Das Sparbuch ist eine der ältesten und bekanntesten Formen der Geldanlage in Deutschland. Es ist ein Einlagenprodukt bei Banken und Sparkassen, bei dem Guthaben verzinst und durch eine physische Urkunde – das Sparbuch – dokumentiert wird. Trotz seiner langen Geschichte hat es heute in vielen Bereichen an Bedeutung verloren.

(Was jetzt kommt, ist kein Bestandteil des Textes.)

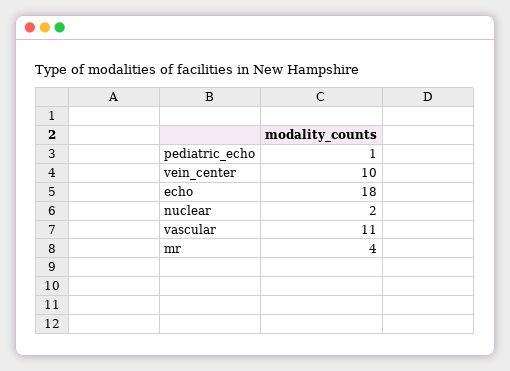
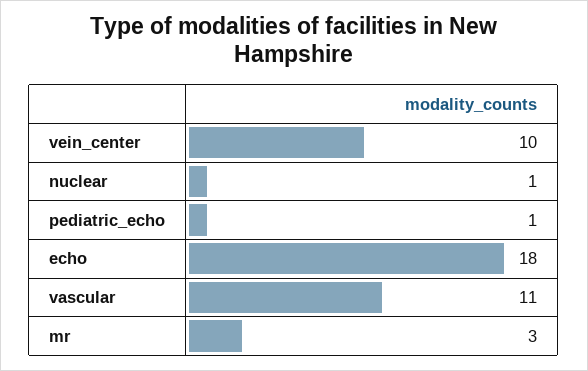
nuclear: 2 -> 1
mr: 4 -> 3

Wie funktioniert das Sparbuch?
Einzahlungen werden im Sparbuch dokumentiert und mit dem vereinbarten Zinssatz verzinst. Abhebungen sind in der Regel auf einen monatlichen Betrag begrenzt – bei klassischen Sparbüchern oft auf 2.000 Euro pro Monat ohne Kündigungsfrist. Für höhere Beträge gilt eine gesetzliche Kündigungsfrist von drei Monaten.
Zinsen und Rendite
Die Zinssätze für Sparbücher sind traditionell niedrig und lagen über viele Jahre nahe null. Mit den Zinserhöhungen der EZB ab 2022 stiegen auch die Sparbuchzinsen wieder an, bleiben aber in der Regel hinter den Zinssätzen von Tagesgeld- oder Festgeldkonten zurück. Für den langfristigen Vermögensaufbau sind renditestarke Alternativen wie ETFs oder Festgeld meist besser geeignet.
Einlagensicherung und Alternativen
Sparbuchguthaben sind wie alle Bankeinlagen bis zu 100.000 Euro pro Person und Institut durch die gesetzliche Einlagensicherung geschützt. Wer mehr Flexibilität und bessere Zinsen sucht, findet in Tagesgeldkonten eine moderne Alternative – ohne die Einschränkungen bei Abhebungen.